IV. Issuance and Implementation of Termination

A. Termination as to UC

Based on the foregoing public health reassessment, I hereby Terminate immediately with respect to UC the August Order and all previous orders issued pursuant to Sections 362 and 365 of the PHS Act (42 U.S.C. 265, 268) and their implementing regulation at 42 CFR 71.40. 102

Footnotes:

102 ?Control of Communicable Diseases; Foreign Quarantine: Suspension of the Right to Introduce and Prohibition of Introduction of Persons into United States from Designated Foreign Countries or Places for Public Health Purposes, 85 FR 56424 (Sept. 11, 2020); 42 CFR 71.40.

Immediate termination of the August Order with respect to UC is based on the current status of the COVID-19 pandemic and the public health mitigation measures available for UC and the public. In making this determination, I have considered myriad facts, including epidemiological information regarding COVID-19, the emergence of SARS-CoV-2 variants, the morbidity and mortality associated with the disease for individuals in certain risk categories, COVID-19 Community Levels, national levels of transmission and immunity, the availability and efficacy of vaccination and treatments, as well as care available to UC and public health concerns with congregate settings at border facilities. While holding UC in congregate settings with limited options for COVID-19 mitigation is accompanied by some inherent risk, the overall public health landscape in the United States has changed such that the justification for the August Order is no longer sustained with respect to UC particularly in light of the mitigation measures as applied to UC.

As noted previously, CDC is not addressing application of the August Order to FMU and SA through this termination. DHS will continue to exercise its discretion to issue exceptions pursuant to a DHS-approved process or on a case-by-case basis, based on the totality of the circumstances as set forth in the August Order to FMU and SA, as appropriate.

B. APA Review

This Termination shall be immediately effective with respect to UC. I consulted with DHS and other federal departments as needed before I issued this Order and requested that DHS aid in the implementation of this Termination and continued aspects of the Order because CDC does not have the capability, resources, or personnel needed to do so. 103

Footnotes:

103 ?42 U.S.C. 268; 42 CFR 71.40(d).

* **REQUIRED ACTIONS**:
[1] According to the termination order, which regulation implements Sections 362 and 365 of the PHS Act?
[2] Say whether each statement agrees with the termination order. Answer yes or no, and quote the words that decide it.
(a) The termination of the August Order with respect to UC takes effect immediately.
(b) The termination also ends application of the August Order to FMU and SA.
(c) CDC has the personnel needed to implement the termination without help.
[3] Resume the termination order after its final sentence, keeping its formal regulatory style.

* **DATASET CONTENT**:
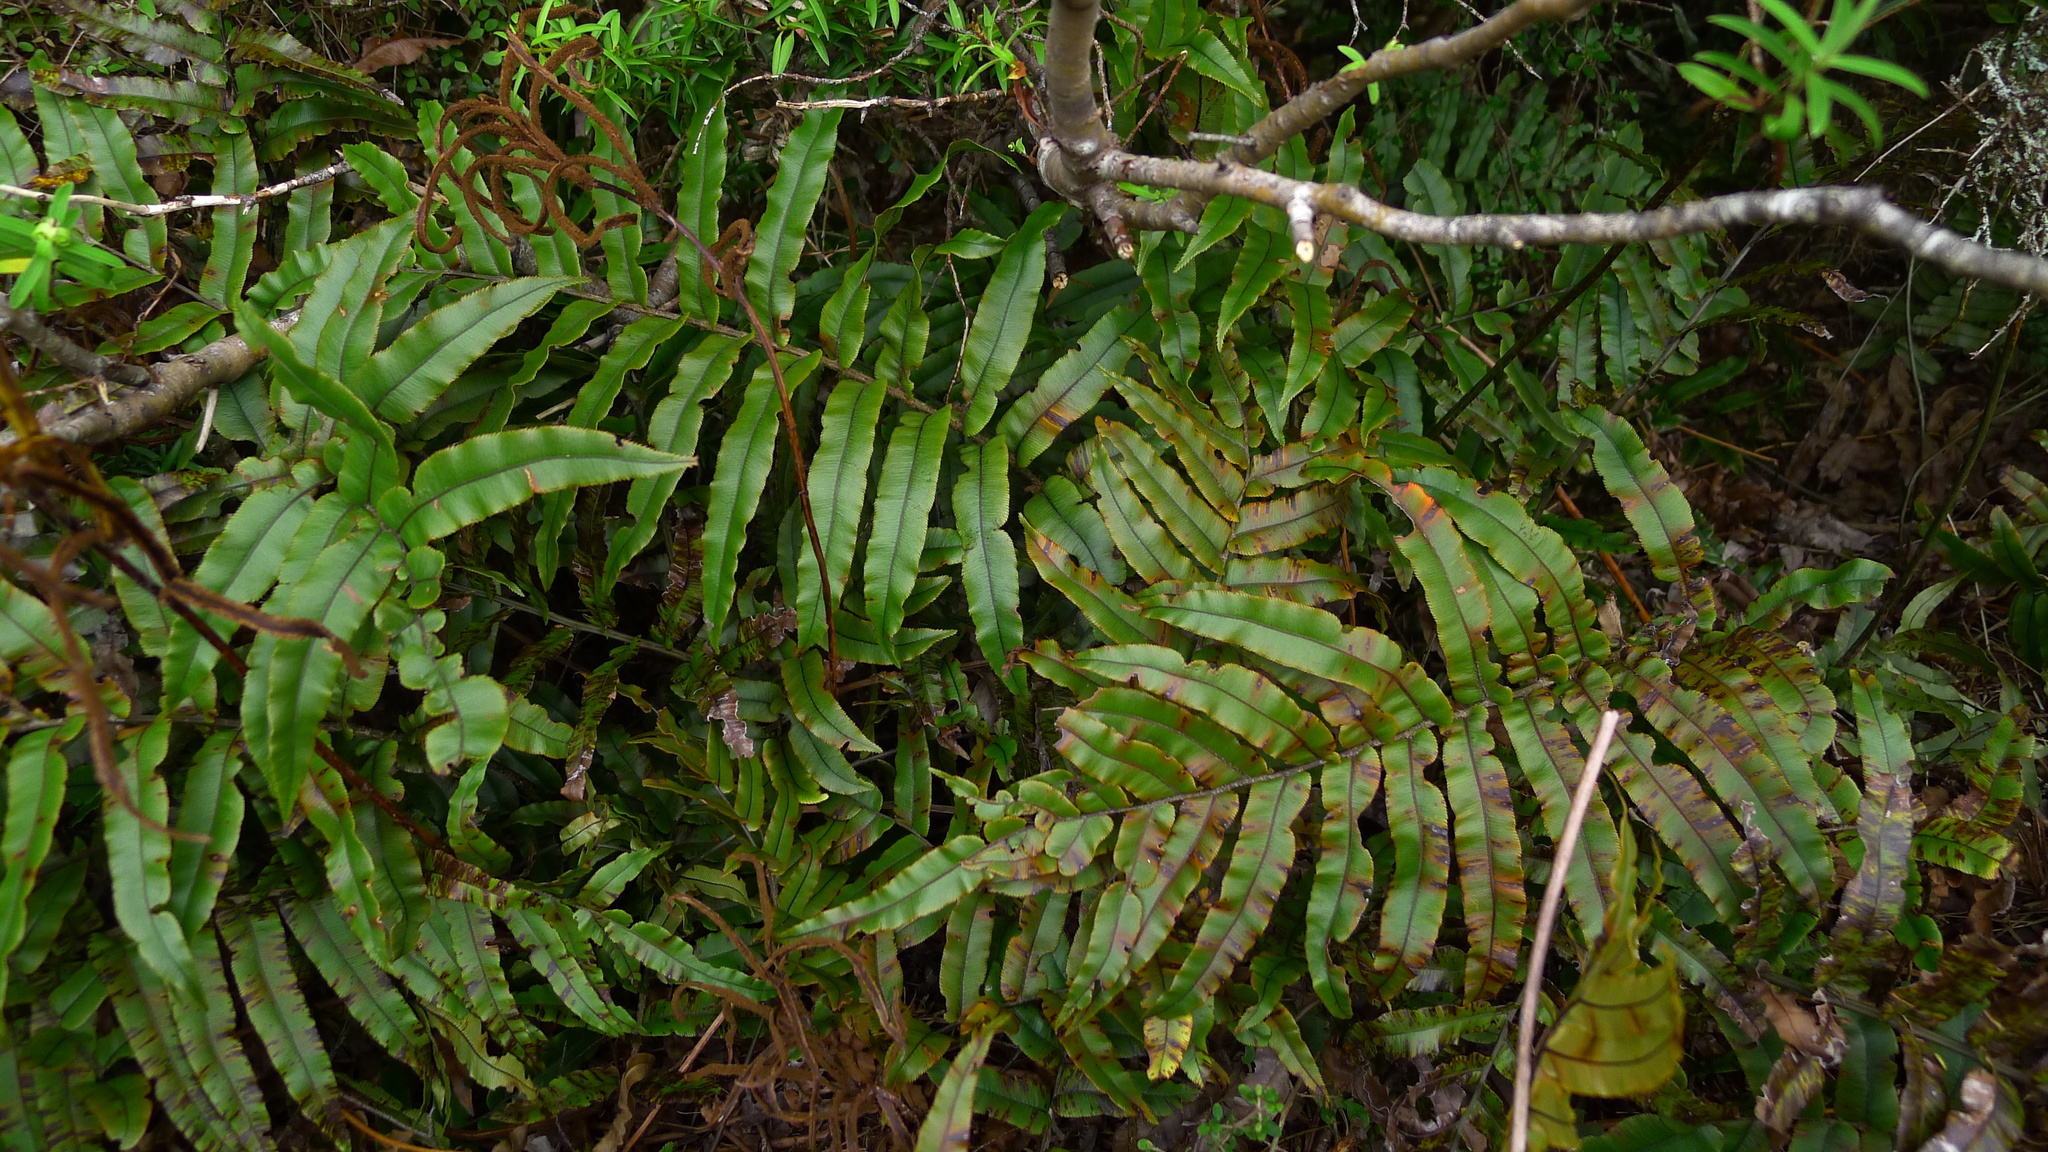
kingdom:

* **ANSWERS PER TASK**:
[1] 42 CFR 71.40

[2]
(a) Yes: "This Termination shall be immediately effective with respect to UC."
(b) No: "CDC is not addressing application of the August Order to FMU and SA through this termination."
(c) No: "CDC does not have the capability, resources, or personnel needed to do so."

[3]
[top] This Termination, like the preceding Orders issued under this authority, is not a rule subject to notice and comment under the APA. Even if it were, notice and comment and a delay in effective date are not required because there is good cause to dispense with prior public notice and the opportunity to comment on this Termination; it would be impracticable and contrary to public health practices, the public interest, and immigration laws that apply in the absence of an order under 42 U.S.C. 265 to delay the issuing and effective date of this Termination. 104 In addition, this Order concerns ongoing discussions with Canada, Mexico, and other countries regarding how best to control COVID-19 transmission over shared borders and therefore directly "involve[s] . . . a . . . foreign affairs function of the United States."? 105 Thus, for both of the foregoing reasons, notice and comment page 15253 and a delay in effective date are not required.

Footnotes:

104 ?5 U.S.C. 553(a)(1).

105 ?5 U.S.C. 553(a)(1).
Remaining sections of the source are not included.